Syndicats et employeurs s’affrontent sur le sujet
La proposition a immédiatement suscité la colère des syndicats, qui y voient une attaque frontale contre les droits des travailleurs. « Ce projet est dangereux. Il expose les salariés à des risques accrus d’insolation, de déshydratation, voire de décès », a réagi Liz Shuler, présidente de l’American Federation of Labor and Congress of Industrial Organizations (AFL-CIO), la principale confédération syndicale américaine. Elle a rappelé que, chaque année, des centaines de travailleurs décèdent aux États-Unis à cause de la chaleur sur leur lieu de travail.
À l’inverse, les organisations patronales saluent cette initiative. « Enfin une mesure qui prend en compte les réalités économiques des entreprises ! » s’est félicité Neil Bradley, directeur des affaires réglementaires de l’U.S. Chamber of Commerce. Pour lui, les règles actuelles sont « bureaucratiques » et freinent la productivité.
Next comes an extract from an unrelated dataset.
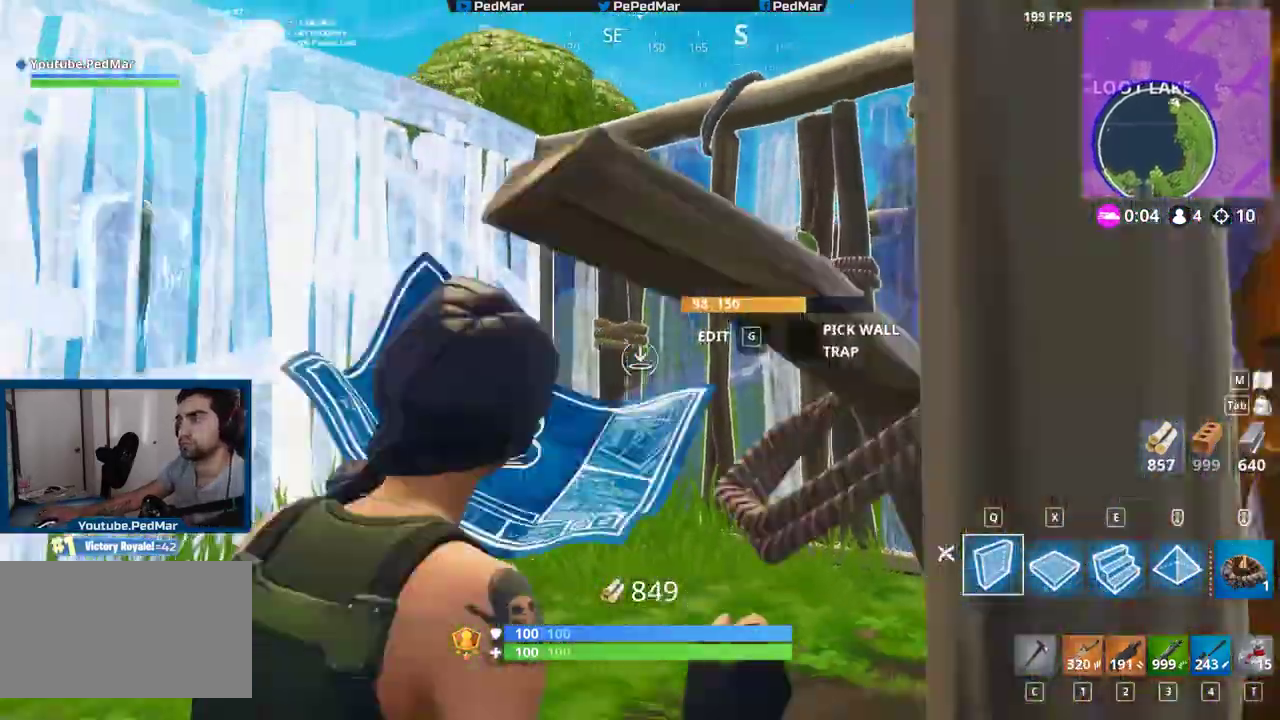
{"keys": ["d", "s", "shift"], "mouse": [], "events": [[67, "mouse_left", "up"], [100, "s", "down"], [283, "a", "up"], [417, "d", "down"]]}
Il a ajouté que de nombreux secteurs, comme l’agriculture ou le BTP, auraient besoin de plus de souplesse pour organiser le travail en période de canicule.
Un débat qui s’inscrit dans un contexte politique tendu
Cette réforme s’ajoute à une série de mesures sociales et environnementales adoptées ou annoncées par l’administration Trump depuis son retour à la Maison-Blanche. Parmi elles, la remise en cause de normes environnementales ou encore la réduction des aides fédérales pour les programmes sociaux. Sur le plan politique, le projet divise profondément : les démocrates accusent les républicains de sacrifier la santé des travailleurs sur l’autel du profit, tandis que ces derniers dénoncent une « bureaucratie étouffante » héritée de l’ère Biden.
Au Congrès, où les républicains disposent d’une majorité étroite à la Chambre des représentants, le texte pourrait être adopté sans difficulté. En revanche, son passage au Sénat, où les démocrates détiennent une majorité fragile, reste incertain. Plusieurs sénateurs modérés des deux bords ont déjà fait savoir qu’ils pourraient s’opposer à une mesure perçue comme trop radicale.
Quoi qu’il en soit, cette réforme illustre une nouvelle fois les fractures profondes qui traversent la société américaine sur les questions sociales et économiques. Un équilibre entre flexibilité économique et protection des salariés sera-t-il trouvé ? La réponse se précisera dans les semaines à venir.